The uproar showed mainstream America is not particularly sensitive to potentially offending Native Americans, but with other groups there is much more caution. I concur with the #CancelColbert folks that it is impossible to conceive that such a joke would have ever been made about blacks. Nor do I suspect Colbert and his largely liberal audience would go for that joke about Arabs or people of Muslim descent, given the contemporary Islamophobia of the extreme right-wing in this country. Asians, on the other hand, stereotyped as academically and professionally successful, make a safer target.
Where I differ vehemently from Colbert's critics is the lesson to be learned. Whereas they want to protect Asians from being exposed to insulting language, I feel that marking off certain words as "taboo" gives bigots a powerful tool they do not deserve to have. Far better to defuse those of their loaded significance instead. I once argued with two dear Asian-American friends after watching Gran Torino that "slant-eyed" was only a "dehumanizing" term (as one of them characterized it) still if they really believed that was a negative characteristic to possess, as opposed to the natural appearance of literally billions of people.1 Meanwhile, "nigger" is rightly considered a horrifying and filthy word, given America's shameful history of slavery and oppression of blacks. But constantly euphemistically referring to "the N-word",2 while maintaining that the word can be reclaimed positively as "nigga" or celebrated in rap music--but only by blacks--is not logically sound. It keeps the word ultra-controversial and divisive, allowing it to scandalize and continue to cause hurt, rather than it just being seen as an ugly vestige of a less-enlightened past.

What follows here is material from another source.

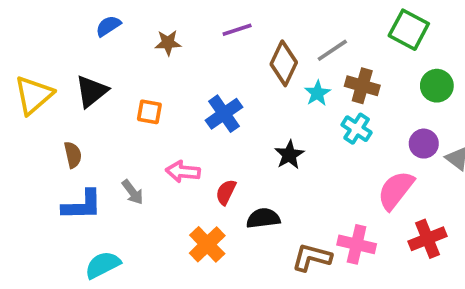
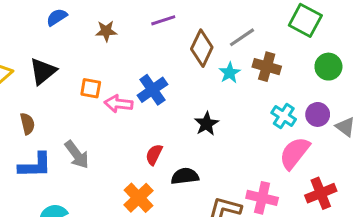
cyan cross: (357, 129) -> (284, 116), moved
pink arrow: (183, 172) -> (118, 104), moved
gray arrow: (133, 192) -> (77, 155), size x1.4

The only way to change this, and move on to a better, "post-racial" society is to see these taboo words as stupid, not destructive. One of my favorite quotes from my favorite TV show of all-time, The Wire, is "You cannot lose if you do not play." Applied here, that means, you will not be victimized if you do not allow yourself to be hurt by idiotic, antiquated bigotry. Every right-minded person knows that race -- or gender, or sexuality -- is a construct that has no importance when it comes to a person's worth as an individual and their capabilities. Did someone call you a "turbanhead" or make monkey noises or crudely refer to your sexual preference? Demeaning words and slurs lose their power if you do not let them affect you, if you see them as outdated relics of a backward society, if you see people who use them are sad and desperate. In short, don't feel like a victim. And let's save our outrage for the still innumerable instances of real bigotry -- codified discrimination, conscious and unconscious biases, even physical violence -- that hurt people whether or not they choose to feel hurt by it.
1. In a previous blog post, I noted how I saw while living in Peru people with traditionally Asian features are routinely referred to as chinos or chinas or having "Chinese eyes", with no offense intended nor taken.
2. As Louis C.K. has brilliantly pointed out, "When you say 'the N-word' you put the word 'nigger' in the listener's head. that's what saying the word is... Don't hide behind the first letter!"